Money can actually buy you happiness. Here’s how to get it. (2024)

Money can actually buy you happiness. Here’s how to get it. (1)

Part of The Happiness Issue of The Highlight, our home for ambitious stories that explain our world.

It was early February in Los Angeles, and Andra Izgarian, 29, had reached a career high point: As the director of media operations at Condé Nast, she had scored an invitation to the 2019 Grammys.

In the company’s VIP box, executives in tuxedos and floor-length dresses sipped champagne from the open bar as artists including Lady Gaga and Alicia Keys performed. “It was a great chance for me to network,” Izgarian says. “These were some of the smartest people that I’d encountered at that point, really amazing people to look up to.” But as she surveyed the scene, all she could think was: “I can’t do this for the next 30, 40 years.”

Izgarian felt like a cog in a machine. Restless, she’d taken an interview with Outpost, a network of coliving and coworking locations in Southeast Asia, to run media relations for its new location in Bali. On Grammys night, she made up her mind: If Outpost offered her the job, she’d accept.

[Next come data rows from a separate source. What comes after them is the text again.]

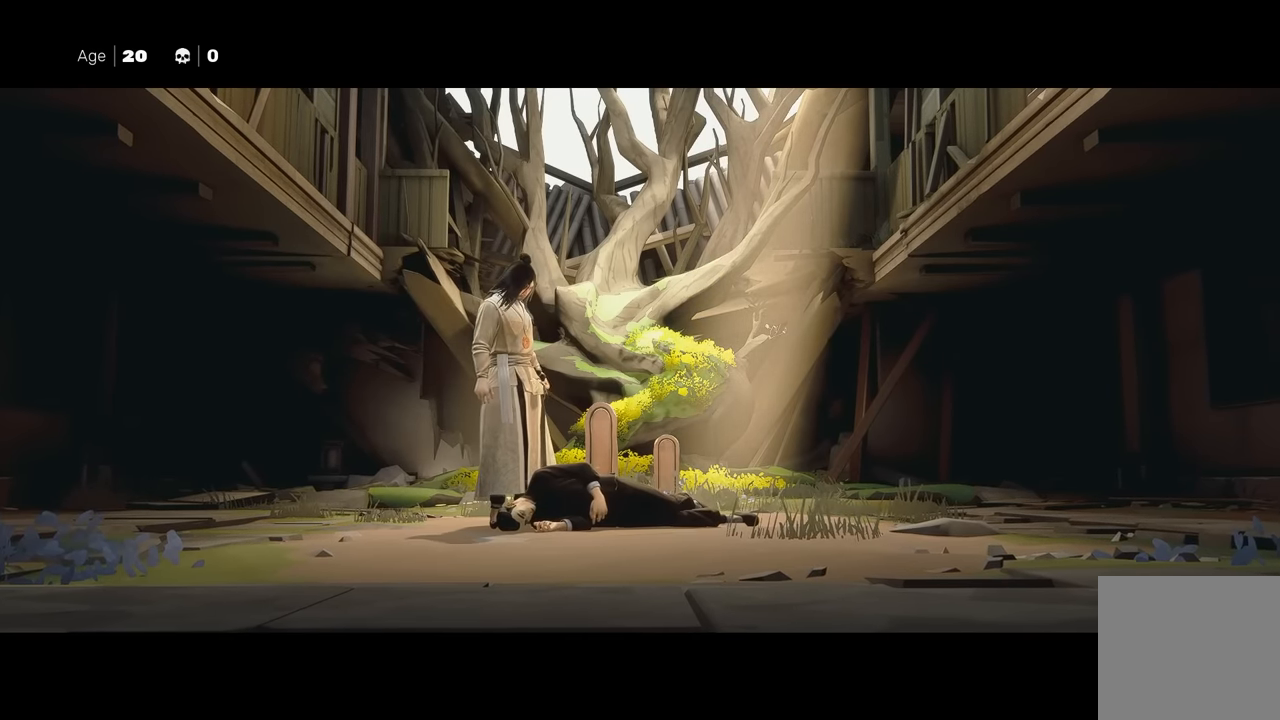
{"buttons": ["A", "X"], "left_stick": "center", "right_stick": "center", "events": [[50, "A", "up"], [100, "X", "up"], [100, "Y", "down"], [117, "B", "down"], [317, "B", "up"], [383, "Y", "up"], [433, "A", "down"], [433, "X", "down"]]}
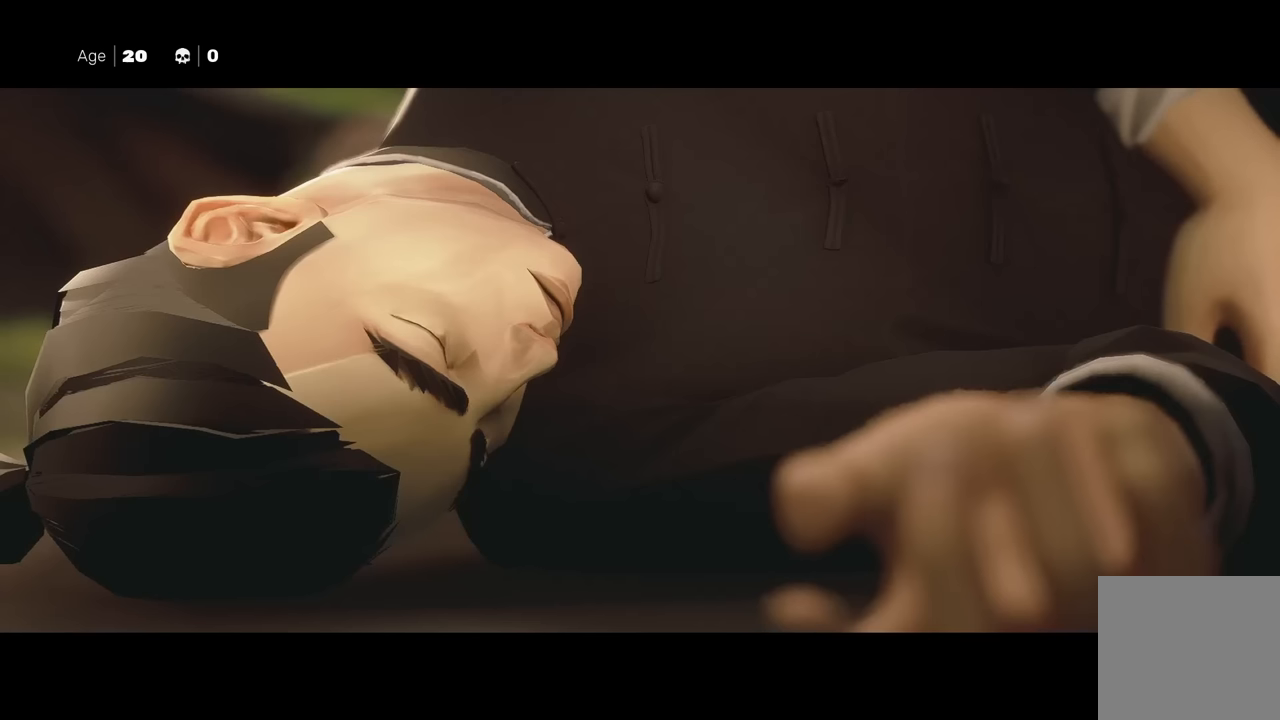
{"buttons": ["A", "X"], "left_stick": "center", "right_stick": "center", "events": [[116, "A", "up"], [183, "X", "up"], [233, "Y", "down"], [433, "A", "down"], [433, "X", "down"], [433, "Y", "up"]]}
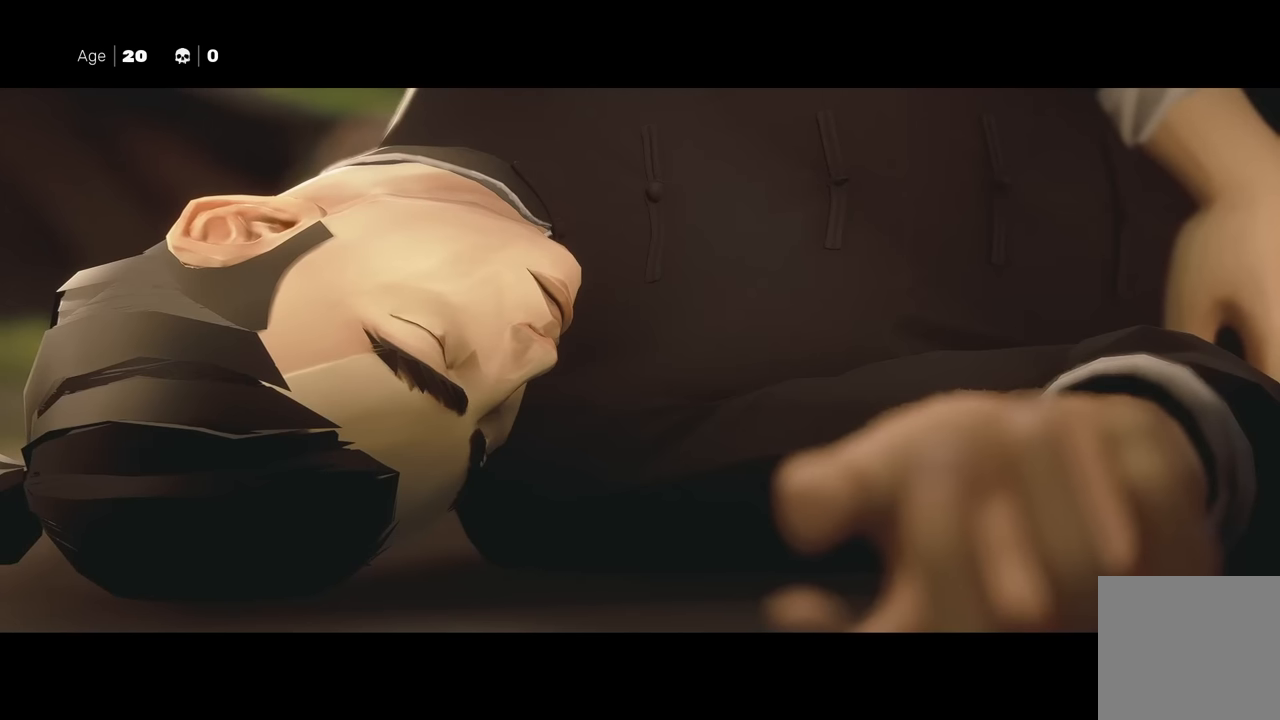
{"buttons": ["X"], "left_stick": "center", "right_stick": "center", "events": [[116, "A", "up"], [183, "X", "up"], [233, "Y", "down"], [416, "X", "down"], [450, "Y", "up"]]}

Less than two months later, she’d sold most of her stuff and moved to humid, chaotic, staggeringly beautiful Bali. The decision meant putting more than 8,000 miles between herself and her family, taking a pay cut, and focusing on her lifestyle rather than chasing traditional professional success.

Overall, she says, she’s happier: No longer weighed down with an hour-long commute and rigid routine, she has an easier time living in the day-to-day. “If I didn’t take a chance and leave corporate America to see what else was out there and really get out into the world …” she says, trailing off. “That’s what I would regret.”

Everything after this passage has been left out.